Natural ecosystems provide humankind with a myriad of economically beneficial services including:
- Provisioning: Minerals, fresh water, biochemicals, biomass, wood fuel and fiber.
- Regulating: Air and water cleansing, climate and flood regulation.
- Cultural: Educational, symbolic, recreational, and spiritual.
- Supporting: Nutrient cycling, primary production and soil formation.
The challenge (i.e., opportunity) presented is to utilize natural ecosystem services in a proactive and designed way to mitigate and support the technological manufacturing and processing operations. This involves thinking "inside the fence" with respect to utilizing natural elements in the overall process flow diagram.
For example, utilization of a wetland on the plant property can greatly reduce the technical requirement of any wastewater and storm water treatment systems, while also providing biomass, CO2 uptake and flow control all within the ecosystem itself. In a similar manner, forested areas on the plant property can help in reducing CO2, NOx and SOx emissions, while providing oxygen, biomass, fuels, and raw materials for the production processes.
A case study
A bio-diesel facility in Cincinnati, OH, was modeled using ChemCAD to assess the positive impact that TES could have on the facility. Like most chemical manufacturing plants, the facility was essentially buildings, tanks, and equipment on an otherwise barren plot of land. In assessing the inputs and outputs of the plant, and the available land and climate, inclusion of a wetland and forest ecosystems on the property were evaluated for their long term ability to "cover" the outputs from the plant including CO2, SOx, NOx, ozone, etc.
On the 23 acre site, 6.54 acres were planted (downwind as much a possible) with silver fir, a local tree species that would provide for the air contaminant process capacity and also would provide biomass and/or fuel to mitigate CO2 emissions. 5.1 acres of the site were designated for overflow wetlands areas, between the plant and the Ohio River. The wetlands provided for additional air contaminants processing capacity along with its primary function for water treatment.

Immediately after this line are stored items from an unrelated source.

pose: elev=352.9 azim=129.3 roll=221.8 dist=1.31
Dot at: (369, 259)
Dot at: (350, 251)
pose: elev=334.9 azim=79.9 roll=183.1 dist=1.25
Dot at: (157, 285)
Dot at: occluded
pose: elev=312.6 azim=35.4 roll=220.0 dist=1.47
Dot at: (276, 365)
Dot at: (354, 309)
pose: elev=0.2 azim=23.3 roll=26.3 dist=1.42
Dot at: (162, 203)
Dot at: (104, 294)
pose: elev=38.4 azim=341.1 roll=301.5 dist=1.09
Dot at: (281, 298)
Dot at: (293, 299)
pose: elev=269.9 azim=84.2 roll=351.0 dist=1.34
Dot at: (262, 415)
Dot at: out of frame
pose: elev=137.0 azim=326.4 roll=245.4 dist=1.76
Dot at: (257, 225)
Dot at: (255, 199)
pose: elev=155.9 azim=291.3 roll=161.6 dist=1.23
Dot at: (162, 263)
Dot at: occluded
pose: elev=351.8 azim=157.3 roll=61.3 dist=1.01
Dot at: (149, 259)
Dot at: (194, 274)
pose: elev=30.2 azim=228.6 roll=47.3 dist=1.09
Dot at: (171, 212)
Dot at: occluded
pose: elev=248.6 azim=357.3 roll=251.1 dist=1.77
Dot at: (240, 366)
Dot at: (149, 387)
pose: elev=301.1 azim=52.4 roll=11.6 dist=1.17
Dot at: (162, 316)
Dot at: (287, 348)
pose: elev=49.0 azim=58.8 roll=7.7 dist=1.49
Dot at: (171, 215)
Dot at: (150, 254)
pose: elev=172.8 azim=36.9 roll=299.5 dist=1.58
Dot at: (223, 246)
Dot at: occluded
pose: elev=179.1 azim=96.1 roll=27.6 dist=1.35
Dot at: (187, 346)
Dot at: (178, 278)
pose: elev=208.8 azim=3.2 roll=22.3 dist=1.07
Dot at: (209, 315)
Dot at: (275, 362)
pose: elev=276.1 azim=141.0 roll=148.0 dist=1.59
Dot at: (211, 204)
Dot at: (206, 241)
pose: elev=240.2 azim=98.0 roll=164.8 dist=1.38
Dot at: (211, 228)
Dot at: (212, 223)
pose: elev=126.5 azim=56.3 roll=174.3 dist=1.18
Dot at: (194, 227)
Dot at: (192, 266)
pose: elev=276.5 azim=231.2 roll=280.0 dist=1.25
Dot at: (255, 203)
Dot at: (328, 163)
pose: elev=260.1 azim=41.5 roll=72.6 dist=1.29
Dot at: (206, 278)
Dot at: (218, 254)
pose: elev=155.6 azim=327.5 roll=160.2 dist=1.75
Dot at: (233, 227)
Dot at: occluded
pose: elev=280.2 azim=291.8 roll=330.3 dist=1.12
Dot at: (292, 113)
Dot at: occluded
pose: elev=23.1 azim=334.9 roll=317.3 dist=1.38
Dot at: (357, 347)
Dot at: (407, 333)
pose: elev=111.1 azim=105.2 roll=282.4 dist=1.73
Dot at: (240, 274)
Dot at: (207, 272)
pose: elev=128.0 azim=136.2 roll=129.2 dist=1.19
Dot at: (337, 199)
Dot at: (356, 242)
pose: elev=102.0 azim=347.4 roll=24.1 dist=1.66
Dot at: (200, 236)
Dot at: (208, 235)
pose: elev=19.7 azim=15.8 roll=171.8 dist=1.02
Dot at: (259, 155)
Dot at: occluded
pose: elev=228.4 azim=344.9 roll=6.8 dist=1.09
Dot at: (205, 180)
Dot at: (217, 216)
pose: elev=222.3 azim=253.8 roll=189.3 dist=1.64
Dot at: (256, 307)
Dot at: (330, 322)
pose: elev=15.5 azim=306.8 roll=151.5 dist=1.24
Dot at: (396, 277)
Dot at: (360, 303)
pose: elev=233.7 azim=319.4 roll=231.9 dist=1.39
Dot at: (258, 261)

Since forests aren't planted at a mature state, the ability of the ecosystems to "process" the outputs started low and increased over time. In the process simulations at the 20-year mark, the TES approach accounted for at/over 100% ability to deal with the SOx, NOx, ozone and particulate matter effluents from the plant, without any traditional unit operations equipment needed!
Although the TES appraoch is a win-win situation, and the flexibility and sustainability factors are very appealing, there are many challenges to its implementation. Remember that ecosystems are by definition self-designing (vs. imposed), they are under distributed control (vs. centralized) and potentially unpredictable. The task is to harness and utilize these "forces of nature" for the benefit of all.